Charter CEO Tom Rutledge Hates Password Sharing

charter ceo tom rutledge

Quit sharing your passwords, filthy criminals, you’re pissing big cable companies off.

Password sharing is running rampant, especially with the younger crowds and Charter Communications CEO Tom Rutledge hates it.

During their earnings call, Rutledge stated: “The lack of control over the content by content companies and authentication processes has reduced the demand for video because you don’t have to pay for it. That’s going on in the college market.”

His logic isn’t off, certainly the easier it is to access TV shows through apps and web logins, the more likely it is that there are countless people using one another’s logins.

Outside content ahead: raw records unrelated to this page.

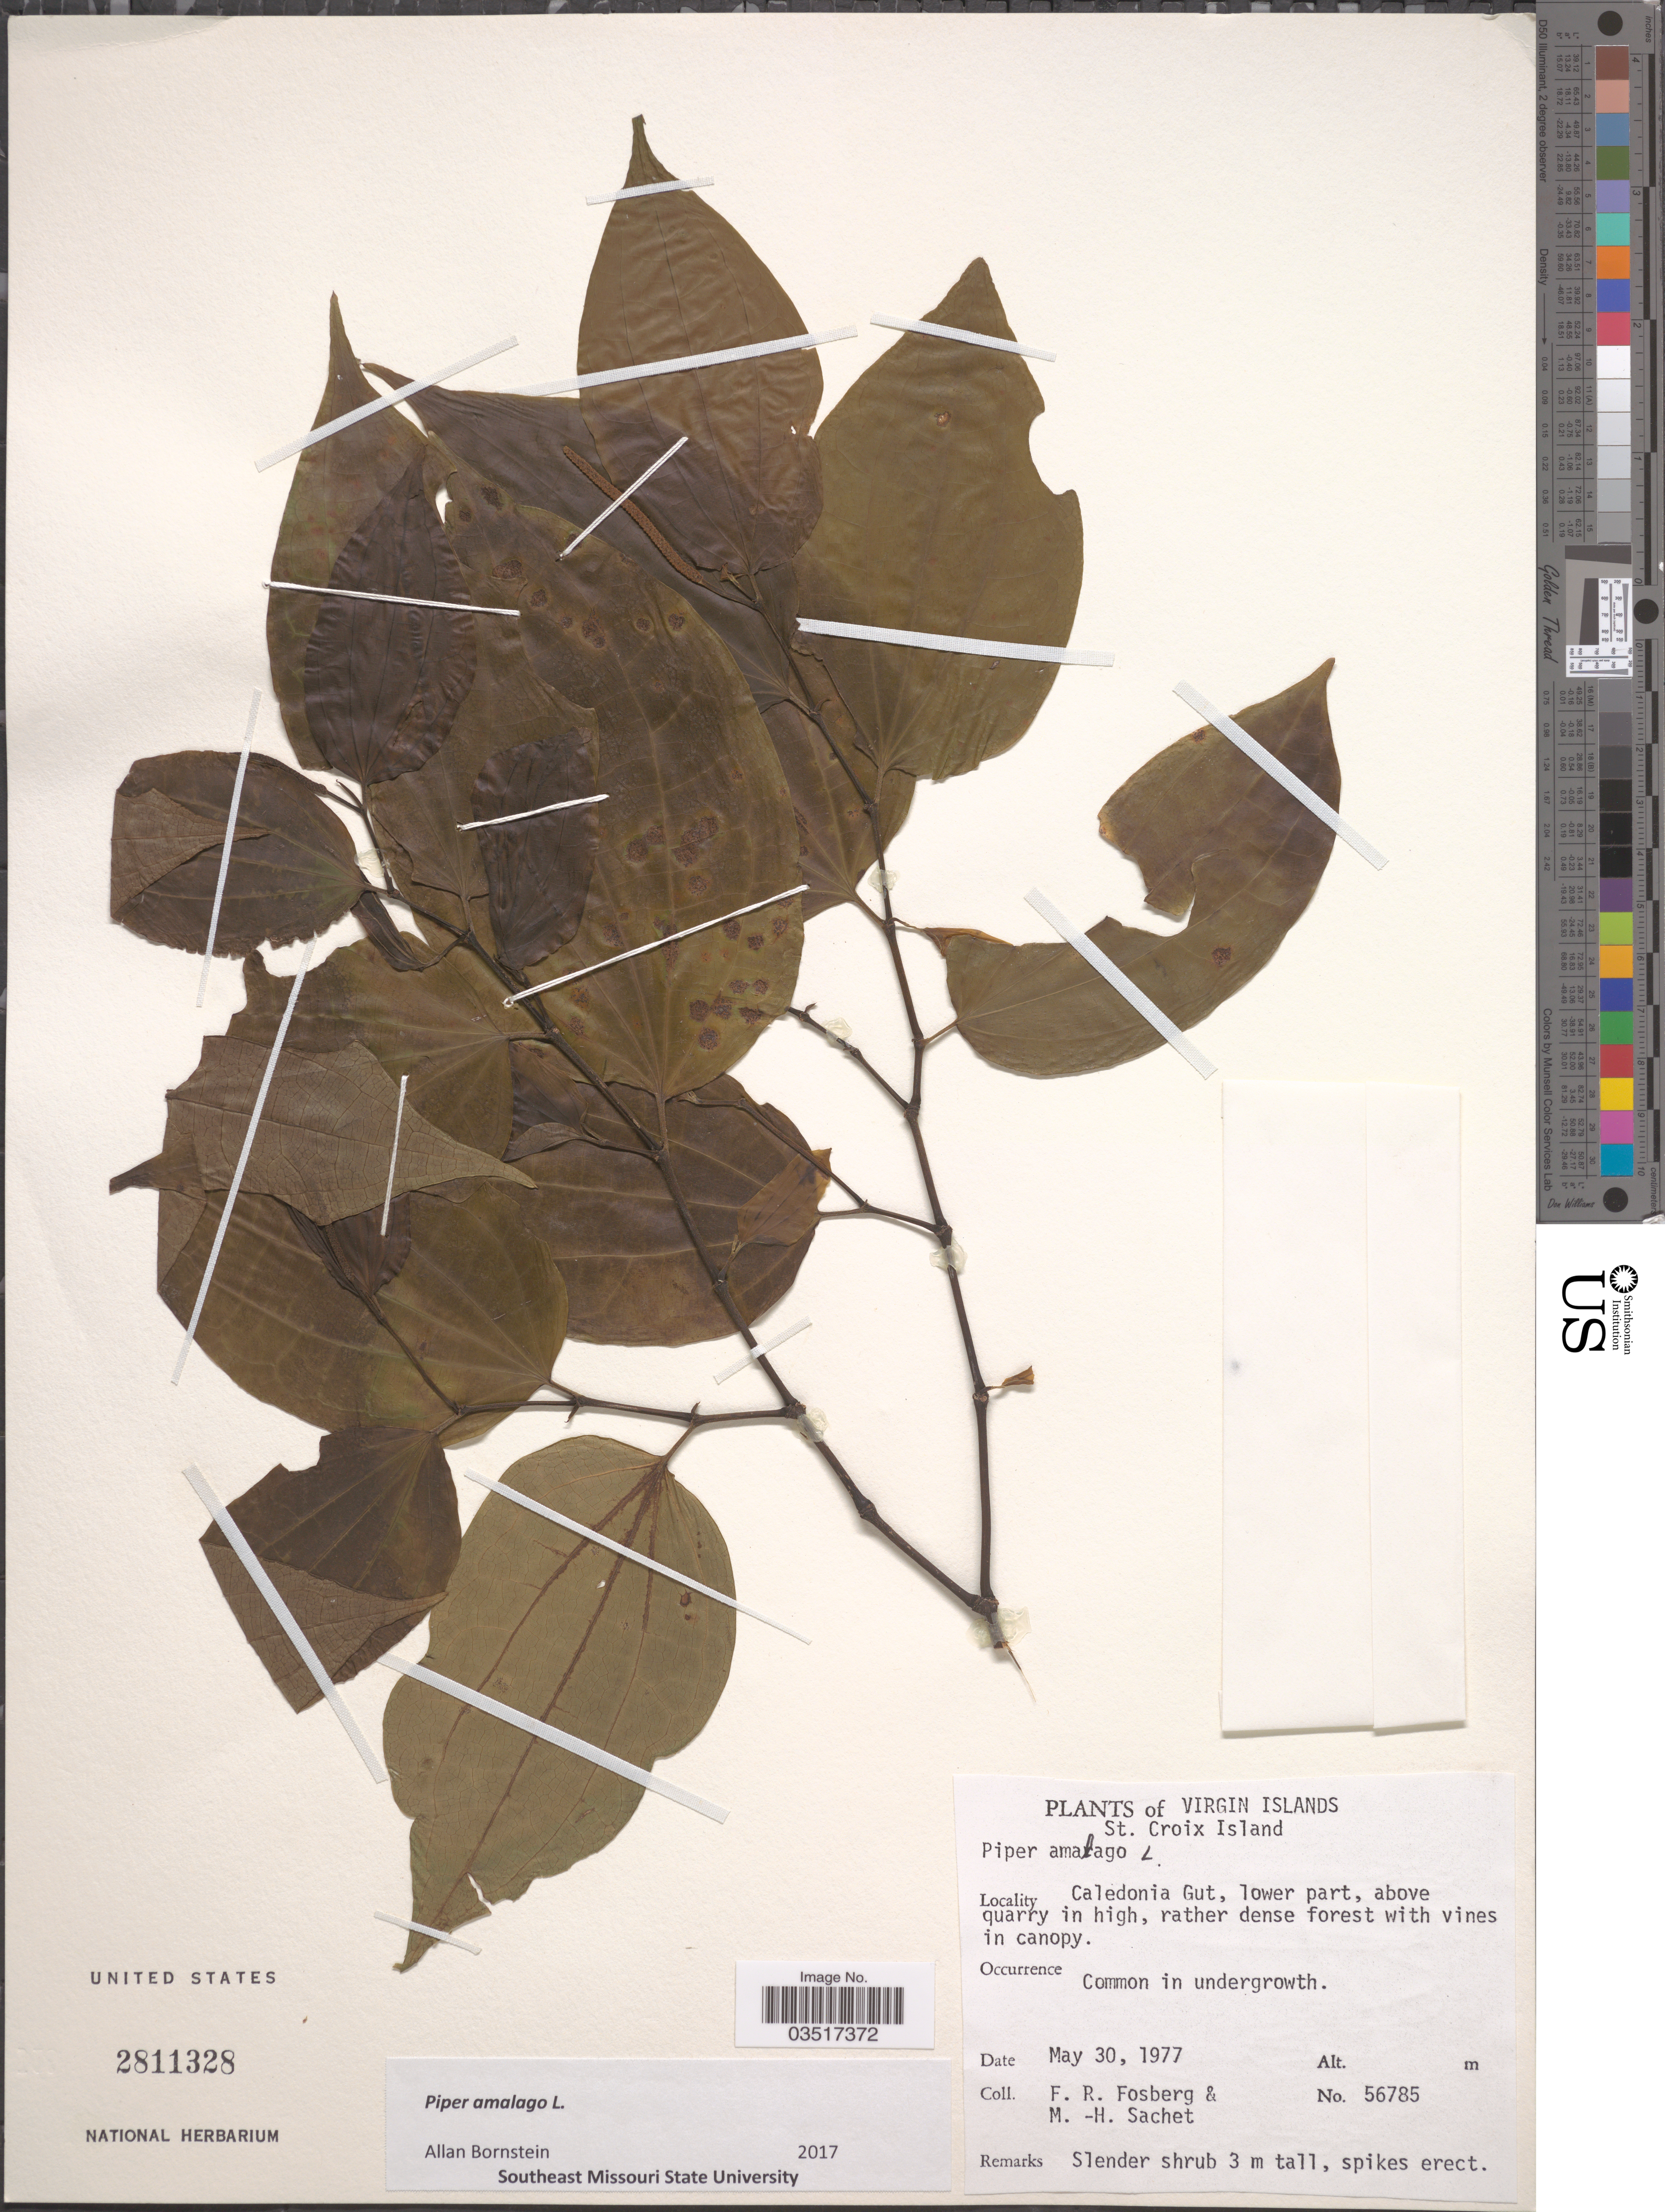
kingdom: Plantae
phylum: Tracheophyta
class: Magnoliopsida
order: Piperales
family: Piperaceae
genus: Piper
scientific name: Piper amalago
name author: L.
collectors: F. R. Fosberg & M.-H. Sachet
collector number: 56785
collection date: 1977-05-30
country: U.S. Virgin Islands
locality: St. Croix Island. Caledonia Gut, lower part, above quarry in high, rather dense forest with vines in canopy.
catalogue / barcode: US 2811328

He generally attacks TV networks that now offer their own apps and customer logins. As most are likely aware, most of these apps require a cable subscription. But with a login to one of the major cable providers easily passed around, it’s pretty difficult to regulate the sharing of these logins with friends and family. And their friends and families.

Ironically, services such as HBO and Netflix have argued that password sharing likely isn’t some terrible epidemic, and in fact has been one of the best marketing tools for each respective service. For example, the odds are pretty good that most folks who have access to someone else’s HBO account often end up subscribing to the service themselves, at least at a rate that HBO finds beneficial enough to keep the reigns loose on password sharing.

Regardless, password sharing isn’t going to stop anytime soon unless drastic measures are taken by the major companies offering such services, but the streaming video industry has certainly reached a level where if one stops, three more are created. It seems far more important for traditional cable and TV to adapt as opposed to try and stop this modern consumption.